— Где вы были? — засунула в рот коктейльную трубочку Лина.

Сегодня они встретились не возле дома, а сразу в кафе.

Файлин уже там сидела, когда Марк вернулся.

И он чуть не поперхнулся холодным фрешем, понимая, как же ни к месту сейчас будет рассказывать. Но и не поделиться не мог.

— Не к столу будет сказано. На отвратительной выставке. Просто на самой ужасной, какую только можно представить, — скривился Марк.

— ?.. — округлив глаза, Файлин ждала рассказа.

— Там были картины, нарисованные, — он прочистил горло, — говном, спермой, рвотой, грудью и пенисом…

И лучше бы он не знал, чем писаны те шедевры.

— Я надеюсь, ты ничего не хочешь здесь украсть, — тихо спросил он у Ваан. Она стояла с невозмутимым видом у одной из картин и жевала жвачку, когда Марк едва сдерживал тошноту и даже губы облизать боялся: ему казалось это всё к нему налипло. — Потому что я это не понесу, если что. Я к этому даже не притронусь.

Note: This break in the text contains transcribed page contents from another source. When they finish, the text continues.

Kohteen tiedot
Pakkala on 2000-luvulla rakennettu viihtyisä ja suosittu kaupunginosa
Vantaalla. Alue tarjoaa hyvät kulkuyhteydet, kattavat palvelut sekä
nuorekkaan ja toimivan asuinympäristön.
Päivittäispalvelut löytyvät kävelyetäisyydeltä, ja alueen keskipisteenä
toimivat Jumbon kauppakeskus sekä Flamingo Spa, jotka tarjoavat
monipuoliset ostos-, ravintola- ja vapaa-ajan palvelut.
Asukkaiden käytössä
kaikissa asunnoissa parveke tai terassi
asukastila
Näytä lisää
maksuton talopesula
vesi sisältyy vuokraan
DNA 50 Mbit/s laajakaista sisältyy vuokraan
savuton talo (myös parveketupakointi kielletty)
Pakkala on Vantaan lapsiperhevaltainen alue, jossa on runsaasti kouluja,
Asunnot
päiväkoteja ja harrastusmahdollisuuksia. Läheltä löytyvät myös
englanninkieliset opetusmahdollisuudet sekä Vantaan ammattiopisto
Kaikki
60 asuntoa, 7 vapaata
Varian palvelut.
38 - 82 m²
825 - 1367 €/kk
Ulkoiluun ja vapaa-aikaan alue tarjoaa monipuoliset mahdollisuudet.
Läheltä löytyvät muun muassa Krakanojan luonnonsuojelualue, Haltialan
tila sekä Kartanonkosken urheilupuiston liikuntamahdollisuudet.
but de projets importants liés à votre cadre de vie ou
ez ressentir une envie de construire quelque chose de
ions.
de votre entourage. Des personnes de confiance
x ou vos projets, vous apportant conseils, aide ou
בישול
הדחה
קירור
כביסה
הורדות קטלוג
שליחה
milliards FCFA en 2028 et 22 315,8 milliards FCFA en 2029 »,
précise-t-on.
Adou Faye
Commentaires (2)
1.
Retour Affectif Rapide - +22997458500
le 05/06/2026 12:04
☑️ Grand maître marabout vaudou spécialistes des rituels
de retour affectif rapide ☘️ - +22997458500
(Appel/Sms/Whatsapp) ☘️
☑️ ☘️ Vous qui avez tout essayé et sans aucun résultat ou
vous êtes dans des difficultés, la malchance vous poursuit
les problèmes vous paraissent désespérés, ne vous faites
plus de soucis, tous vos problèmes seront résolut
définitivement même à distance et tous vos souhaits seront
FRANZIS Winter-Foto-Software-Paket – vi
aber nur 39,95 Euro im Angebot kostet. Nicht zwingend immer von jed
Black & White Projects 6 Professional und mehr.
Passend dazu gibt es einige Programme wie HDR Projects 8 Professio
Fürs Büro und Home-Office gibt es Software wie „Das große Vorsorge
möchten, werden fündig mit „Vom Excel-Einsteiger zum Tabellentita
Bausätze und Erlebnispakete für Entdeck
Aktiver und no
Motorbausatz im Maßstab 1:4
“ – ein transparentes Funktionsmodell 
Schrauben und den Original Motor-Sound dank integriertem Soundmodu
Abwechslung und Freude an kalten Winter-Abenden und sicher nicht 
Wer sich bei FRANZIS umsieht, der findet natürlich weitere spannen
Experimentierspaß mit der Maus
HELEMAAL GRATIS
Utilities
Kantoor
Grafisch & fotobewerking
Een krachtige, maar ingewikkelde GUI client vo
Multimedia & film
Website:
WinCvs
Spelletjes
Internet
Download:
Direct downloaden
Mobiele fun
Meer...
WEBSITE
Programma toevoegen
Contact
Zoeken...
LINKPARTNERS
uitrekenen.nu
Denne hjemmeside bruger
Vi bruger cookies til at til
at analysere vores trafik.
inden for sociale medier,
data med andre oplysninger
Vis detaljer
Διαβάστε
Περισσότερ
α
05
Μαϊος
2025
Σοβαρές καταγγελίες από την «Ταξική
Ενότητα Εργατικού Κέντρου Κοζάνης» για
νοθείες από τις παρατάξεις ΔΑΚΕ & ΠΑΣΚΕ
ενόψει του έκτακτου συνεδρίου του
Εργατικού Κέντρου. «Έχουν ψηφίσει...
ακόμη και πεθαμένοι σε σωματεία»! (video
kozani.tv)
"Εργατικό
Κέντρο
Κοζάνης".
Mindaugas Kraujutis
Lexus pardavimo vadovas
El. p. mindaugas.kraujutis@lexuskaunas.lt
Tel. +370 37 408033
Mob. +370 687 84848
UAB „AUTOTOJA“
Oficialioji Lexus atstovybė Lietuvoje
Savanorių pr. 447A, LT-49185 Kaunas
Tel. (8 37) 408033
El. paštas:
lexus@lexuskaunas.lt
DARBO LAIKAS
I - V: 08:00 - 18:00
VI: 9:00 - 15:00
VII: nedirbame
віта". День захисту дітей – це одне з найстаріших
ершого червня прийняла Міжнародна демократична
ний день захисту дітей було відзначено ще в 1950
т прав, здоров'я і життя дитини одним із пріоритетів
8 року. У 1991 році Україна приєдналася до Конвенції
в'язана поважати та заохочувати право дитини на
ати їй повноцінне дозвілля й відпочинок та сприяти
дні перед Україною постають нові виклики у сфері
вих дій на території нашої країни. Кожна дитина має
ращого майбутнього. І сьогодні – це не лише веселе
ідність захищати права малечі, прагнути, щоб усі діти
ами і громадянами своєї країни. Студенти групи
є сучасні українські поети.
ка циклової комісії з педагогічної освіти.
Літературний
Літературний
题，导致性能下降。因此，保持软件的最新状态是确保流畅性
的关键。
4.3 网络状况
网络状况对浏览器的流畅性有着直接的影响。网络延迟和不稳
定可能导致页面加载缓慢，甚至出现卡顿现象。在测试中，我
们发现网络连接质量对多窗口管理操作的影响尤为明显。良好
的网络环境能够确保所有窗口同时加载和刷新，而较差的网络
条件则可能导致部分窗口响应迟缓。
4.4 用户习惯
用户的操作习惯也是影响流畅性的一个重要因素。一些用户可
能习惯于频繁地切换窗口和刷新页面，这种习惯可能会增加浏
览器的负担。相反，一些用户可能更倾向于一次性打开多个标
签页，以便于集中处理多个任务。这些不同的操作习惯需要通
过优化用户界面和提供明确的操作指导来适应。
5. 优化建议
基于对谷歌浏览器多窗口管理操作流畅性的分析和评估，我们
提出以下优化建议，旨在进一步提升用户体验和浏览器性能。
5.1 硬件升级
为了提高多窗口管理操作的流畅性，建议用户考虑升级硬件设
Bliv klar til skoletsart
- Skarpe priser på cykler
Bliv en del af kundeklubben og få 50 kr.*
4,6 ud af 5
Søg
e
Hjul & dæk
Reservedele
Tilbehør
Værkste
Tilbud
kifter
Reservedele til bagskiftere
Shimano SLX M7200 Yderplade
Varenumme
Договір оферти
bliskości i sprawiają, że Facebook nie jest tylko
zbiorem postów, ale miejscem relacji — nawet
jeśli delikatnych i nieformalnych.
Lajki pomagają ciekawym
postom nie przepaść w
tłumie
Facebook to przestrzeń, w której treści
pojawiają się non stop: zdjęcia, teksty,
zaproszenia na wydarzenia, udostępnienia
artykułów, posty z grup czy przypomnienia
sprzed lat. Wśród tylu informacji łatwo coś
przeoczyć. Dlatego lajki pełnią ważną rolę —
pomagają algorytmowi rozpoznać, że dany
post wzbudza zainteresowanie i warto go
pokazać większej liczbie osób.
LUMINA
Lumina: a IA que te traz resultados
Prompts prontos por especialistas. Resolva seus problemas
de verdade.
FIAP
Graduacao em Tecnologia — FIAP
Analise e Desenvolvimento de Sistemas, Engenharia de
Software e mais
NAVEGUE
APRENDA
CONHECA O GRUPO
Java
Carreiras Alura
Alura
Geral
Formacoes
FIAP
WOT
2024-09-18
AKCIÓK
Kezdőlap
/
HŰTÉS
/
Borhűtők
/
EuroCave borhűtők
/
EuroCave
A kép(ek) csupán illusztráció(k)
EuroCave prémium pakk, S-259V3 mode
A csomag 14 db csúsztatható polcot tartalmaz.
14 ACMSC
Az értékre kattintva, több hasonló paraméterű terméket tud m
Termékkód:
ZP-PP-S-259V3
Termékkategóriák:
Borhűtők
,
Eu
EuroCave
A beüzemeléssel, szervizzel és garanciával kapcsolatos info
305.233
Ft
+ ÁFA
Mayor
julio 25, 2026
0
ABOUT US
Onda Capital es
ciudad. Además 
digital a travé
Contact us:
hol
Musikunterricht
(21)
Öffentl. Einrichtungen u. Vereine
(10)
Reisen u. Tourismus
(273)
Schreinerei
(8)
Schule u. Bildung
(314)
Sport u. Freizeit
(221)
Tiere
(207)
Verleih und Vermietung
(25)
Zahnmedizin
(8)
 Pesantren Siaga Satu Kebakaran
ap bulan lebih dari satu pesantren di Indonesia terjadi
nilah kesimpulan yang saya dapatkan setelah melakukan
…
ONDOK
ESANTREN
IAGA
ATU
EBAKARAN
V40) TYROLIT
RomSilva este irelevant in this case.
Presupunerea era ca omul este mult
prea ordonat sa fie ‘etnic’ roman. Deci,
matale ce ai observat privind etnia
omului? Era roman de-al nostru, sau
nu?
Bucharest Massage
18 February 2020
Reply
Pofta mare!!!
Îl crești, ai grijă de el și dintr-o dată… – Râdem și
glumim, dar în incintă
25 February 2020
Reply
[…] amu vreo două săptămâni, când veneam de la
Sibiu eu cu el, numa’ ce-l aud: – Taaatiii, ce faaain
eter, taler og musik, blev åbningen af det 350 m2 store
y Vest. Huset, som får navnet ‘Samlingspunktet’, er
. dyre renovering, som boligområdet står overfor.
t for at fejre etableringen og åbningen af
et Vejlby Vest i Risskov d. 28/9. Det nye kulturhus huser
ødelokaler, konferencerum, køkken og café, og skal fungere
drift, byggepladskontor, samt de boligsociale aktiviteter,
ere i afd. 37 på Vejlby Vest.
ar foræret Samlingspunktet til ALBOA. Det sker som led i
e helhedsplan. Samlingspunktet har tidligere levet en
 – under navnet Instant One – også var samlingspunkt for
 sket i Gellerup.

Ваан сказала, что пока в его партнёрские обязанности будет входить в основном применение грубой физической силы. И он прикидывал сколько может весить это, прости господи, полотно.  

Ему казалось, это они ещё остановились у самого безобидного, что было на этой выставке — у какого-то детского рисунка. Но как же он ошибся.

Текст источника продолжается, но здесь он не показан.